Well, just like you wouldn’t enjoy watching a rock band playing along with a drum machine, some music is just delivered with a different vibe when you see a big acoustic kit on stage with the band. Drummers in metal bands can now finally enjoy the numerous benefits of electronic percussion and sound effects without being laughed off the stage, and we’ve heard that a lot of worship bands prefer the presence of an acoustic kit on stage. Now, they can have the look without needing a plexiglass wall separating their drummer from the action. Of course, full-sized shells means you’re back to transporting big drum gear, but for certain drummers, this is exactly what they’ve been waiting for.
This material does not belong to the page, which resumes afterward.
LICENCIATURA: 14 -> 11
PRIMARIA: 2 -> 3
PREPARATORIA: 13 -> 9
The deep-shell VAD506 and VAD503 kits include a TD-27 drum module, while the VAD306 kit features shallower familiar shells and the less costly TD-17 module.
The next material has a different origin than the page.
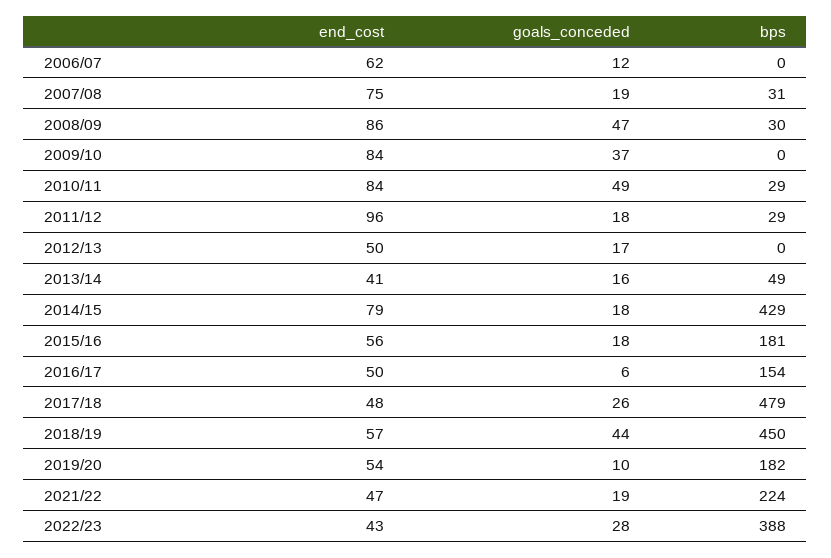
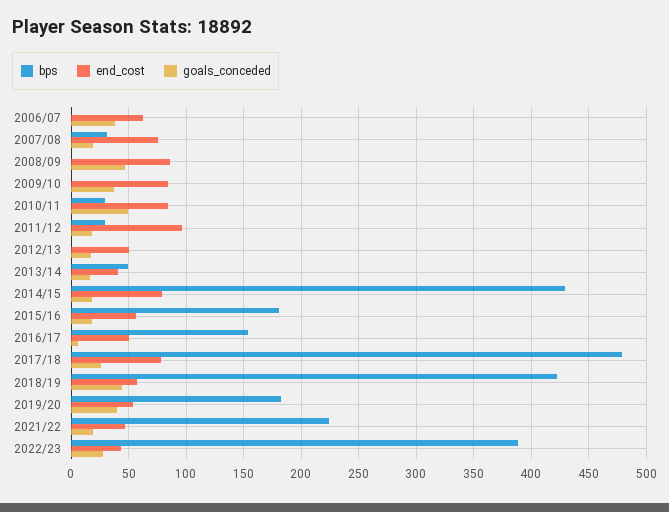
goals_conceded, 2006/07: 12 -> 40
bps, 2008/09: 30 -> 0
end_cost, 2017/18: 48 -> 80
bps, 2018/19: 450 -> 420
goals_conceded, 2019/20: 10 -> 40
Tama is renowned for their premium drums hardware, and with so many new drums in hot finishes all over the show, it would be easy to overlook one of the smallest innovations that every rock drummer should race out to purchase: the Sizzle Touch Drop Clutch STDC7. If you play a double-kick pedal setup, you need this without question, while single kick players may just want it for the simple ease of operation. When you need to make a fast transition off of your hi-hat pedal onto kick pedal #2, you just hit the coated drop clutch with your stick and your hat closes. When you’re ready to resume full hi-hat operation, you simply step on your hi-hat pedal once and your high-hat springs back to the open position. There have been similar types of products before, but this one works better than any solution we’ve tried.
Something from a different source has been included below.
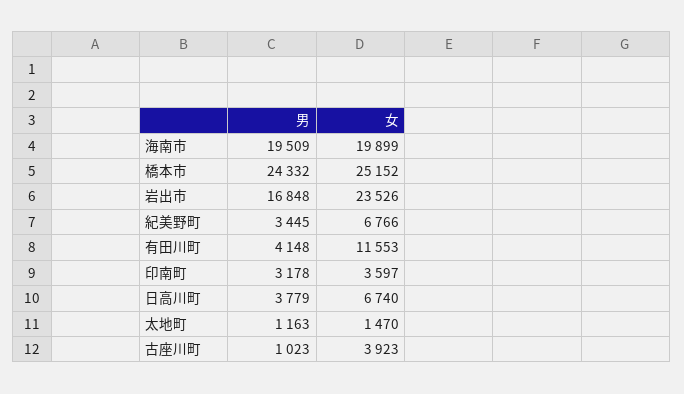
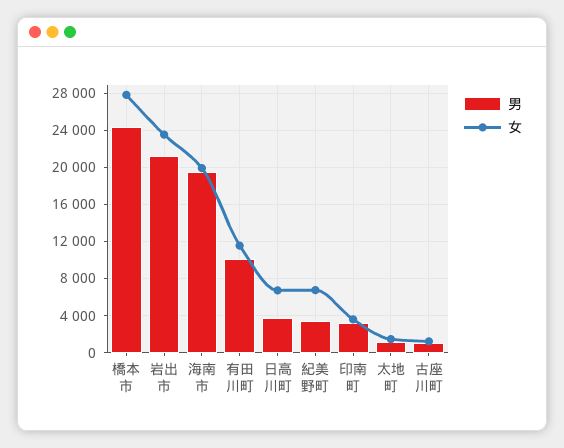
女, 橋本市: 25152 -> 28000
男, 岩出市: 16848 -> 21000
男, 有田川町: 4148 -> 10000
女, 古座川町: 3923 -> 1000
We also loved the new Dyna-Sync HHDS1 Hi-Hat Stand. It borrows from Tama’s kick pedal technology and shares the same dual-linkage connection as the popular Dyna-Sync bass drum pedal. We were floored by just how fast and tight the response was from this hi-hat design. Throw a set of smaller hi-hats on it and you’ll experience hi-hat pedal speed you never knew you had.
Always full of surprises, Yamaha's focus this year was on catering to the gigging drummer, offering a new lightweight, compact kit appropriately named the Stage Custom Hip drum kit, which borrows from the standard-sized Stage Custom Birch kit. Immediately evident are the relatively shallow depth dimensions of all the drums, especially the kick drum, which measured 20" X 8" deep; very shallow for a kick drum. However, their 6-ply birch shells provide plenty of power, volume, and punch when called for. A unique feature included with this kit is a hybrid floor tom/snare, which offers greater versatility and allows the drummer to experiment with more snare sounds.
Also new from Yamaha this year is their limited edition 14" X 5.5" Steve Gadd signature snare drum, which features a nickel-plated steel shell with aluminum die-cast hoops, Remo heads, Steve Gadd 10-strand snares, custom-designed snare bed, Steve Gadd badge, and certification card. Also included are a commemorative book and specialty black drum key. Only 200 of these snares are to be sold in the US.